━━━ Input data

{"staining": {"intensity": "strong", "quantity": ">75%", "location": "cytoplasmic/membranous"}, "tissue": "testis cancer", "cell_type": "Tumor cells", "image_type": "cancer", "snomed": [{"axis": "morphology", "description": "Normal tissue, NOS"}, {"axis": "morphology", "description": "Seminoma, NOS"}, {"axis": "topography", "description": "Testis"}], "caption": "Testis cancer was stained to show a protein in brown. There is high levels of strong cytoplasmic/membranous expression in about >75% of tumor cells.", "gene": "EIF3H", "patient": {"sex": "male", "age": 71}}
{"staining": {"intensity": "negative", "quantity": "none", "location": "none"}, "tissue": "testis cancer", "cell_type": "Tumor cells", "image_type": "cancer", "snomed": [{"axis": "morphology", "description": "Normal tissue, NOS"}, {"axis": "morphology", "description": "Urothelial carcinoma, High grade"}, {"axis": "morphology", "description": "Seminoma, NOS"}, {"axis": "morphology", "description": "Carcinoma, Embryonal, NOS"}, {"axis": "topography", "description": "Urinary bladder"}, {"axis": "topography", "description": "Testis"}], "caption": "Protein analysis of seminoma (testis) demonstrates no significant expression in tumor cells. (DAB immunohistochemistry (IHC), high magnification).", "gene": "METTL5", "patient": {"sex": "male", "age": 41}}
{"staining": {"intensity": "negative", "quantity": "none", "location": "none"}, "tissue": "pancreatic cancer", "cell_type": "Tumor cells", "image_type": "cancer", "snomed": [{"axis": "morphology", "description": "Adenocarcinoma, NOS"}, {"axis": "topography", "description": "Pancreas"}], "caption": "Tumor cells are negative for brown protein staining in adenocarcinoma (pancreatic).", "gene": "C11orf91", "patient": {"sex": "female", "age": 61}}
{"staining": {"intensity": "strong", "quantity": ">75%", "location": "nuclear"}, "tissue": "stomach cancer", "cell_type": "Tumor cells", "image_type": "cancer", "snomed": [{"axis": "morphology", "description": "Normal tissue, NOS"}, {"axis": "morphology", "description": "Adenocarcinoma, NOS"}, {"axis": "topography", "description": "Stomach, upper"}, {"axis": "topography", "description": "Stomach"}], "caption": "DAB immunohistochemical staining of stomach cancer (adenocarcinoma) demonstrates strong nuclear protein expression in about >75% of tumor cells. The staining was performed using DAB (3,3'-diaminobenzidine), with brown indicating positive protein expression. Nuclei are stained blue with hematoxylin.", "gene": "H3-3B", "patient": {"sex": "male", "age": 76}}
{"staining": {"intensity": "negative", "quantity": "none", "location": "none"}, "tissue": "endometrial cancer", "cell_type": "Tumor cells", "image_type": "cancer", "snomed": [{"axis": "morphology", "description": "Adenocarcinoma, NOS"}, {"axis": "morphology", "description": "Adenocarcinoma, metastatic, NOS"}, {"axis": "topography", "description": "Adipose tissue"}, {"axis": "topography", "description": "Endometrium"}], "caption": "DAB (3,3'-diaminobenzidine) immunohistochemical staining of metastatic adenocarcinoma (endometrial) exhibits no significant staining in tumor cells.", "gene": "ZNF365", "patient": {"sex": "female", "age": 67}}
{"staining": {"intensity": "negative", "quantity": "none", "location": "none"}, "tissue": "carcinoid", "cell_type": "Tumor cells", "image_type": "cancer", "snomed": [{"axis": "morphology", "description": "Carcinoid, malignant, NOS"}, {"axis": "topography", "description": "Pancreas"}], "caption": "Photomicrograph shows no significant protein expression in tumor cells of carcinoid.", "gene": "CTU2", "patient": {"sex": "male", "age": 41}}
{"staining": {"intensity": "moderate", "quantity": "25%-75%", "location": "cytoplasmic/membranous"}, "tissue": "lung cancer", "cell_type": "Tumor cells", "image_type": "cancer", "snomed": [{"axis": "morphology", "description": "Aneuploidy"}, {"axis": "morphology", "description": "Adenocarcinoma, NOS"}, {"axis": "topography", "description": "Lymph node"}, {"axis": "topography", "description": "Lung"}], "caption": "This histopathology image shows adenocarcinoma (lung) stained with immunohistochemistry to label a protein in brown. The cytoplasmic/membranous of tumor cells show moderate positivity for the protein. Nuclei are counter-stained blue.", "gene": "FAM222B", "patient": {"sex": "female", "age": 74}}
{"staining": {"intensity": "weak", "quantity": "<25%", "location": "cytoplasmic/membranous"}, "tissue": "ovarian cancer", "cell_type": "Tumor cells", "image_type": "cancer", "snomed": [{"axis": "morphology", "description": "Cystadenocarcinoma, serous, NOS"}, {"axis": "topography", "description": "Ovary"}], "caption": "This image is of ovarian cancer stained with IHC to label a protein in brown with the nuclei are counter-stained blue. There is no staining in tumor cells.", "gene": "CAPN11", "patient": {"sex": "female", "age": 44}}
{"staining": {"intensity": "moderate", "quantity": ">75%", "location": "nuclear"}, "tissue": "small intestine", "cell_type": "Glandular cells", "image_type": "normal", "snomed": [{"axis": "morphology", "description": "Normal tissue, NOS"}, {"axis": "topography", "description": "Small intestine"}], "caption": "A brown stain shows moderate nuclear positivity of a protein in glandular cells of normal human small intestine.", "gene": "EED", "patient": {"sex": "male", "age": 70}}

━━━━━━

■ **What you have to do**
Give again exactly, and only, the lines above starting at the one with "shows no significant" and ending at the one with "histopathology image shows".

■ **Answer below**
{"staining": {"intensity": "negative", "quantity": "none", "location": "none"}, "tissue": "carcinoid", "cell_type": "Tumor cells", "image_type": "cancer", "snomed": [{"axis": "morphology", "description": "Carcinoid, malignant, NOS"}, {"axis": "topography", "description": "Pancreas"}], "caption": "Photomicrograph shows no significant protein expression in tumor cells of carcinoid.", "gene": "CTU2", "patient": {"sex": "male", "age": 41}}
{"staining": {"intensity": "moderate", "quantity": "25%-75%", "location": "cytoplasmic/membranous"}, "tissue": "lung cancer", "cell_type": "Tumor cells", "image_type": "cancer", "snomed": [{"axis": "morphology", "description": "Aneuploidy"}, {"axis": "morphology", "description": "Adenocarcinoma, NOS"}, {"axis": "topography", "description": "Lymph node"}, {"axis": "topography", "description": "Lung"}], "caption": "This histopathology image shows adenocarcinoma (lung) stained with immunohistochemistry to label a protein in brown. The cytoplasmic/membranous of tumor cells show moderate positivity for the protein. Nuclei are counter-stained blue.", "gene": "FAM222B", "patient": {"sex": "female", "age": 74}}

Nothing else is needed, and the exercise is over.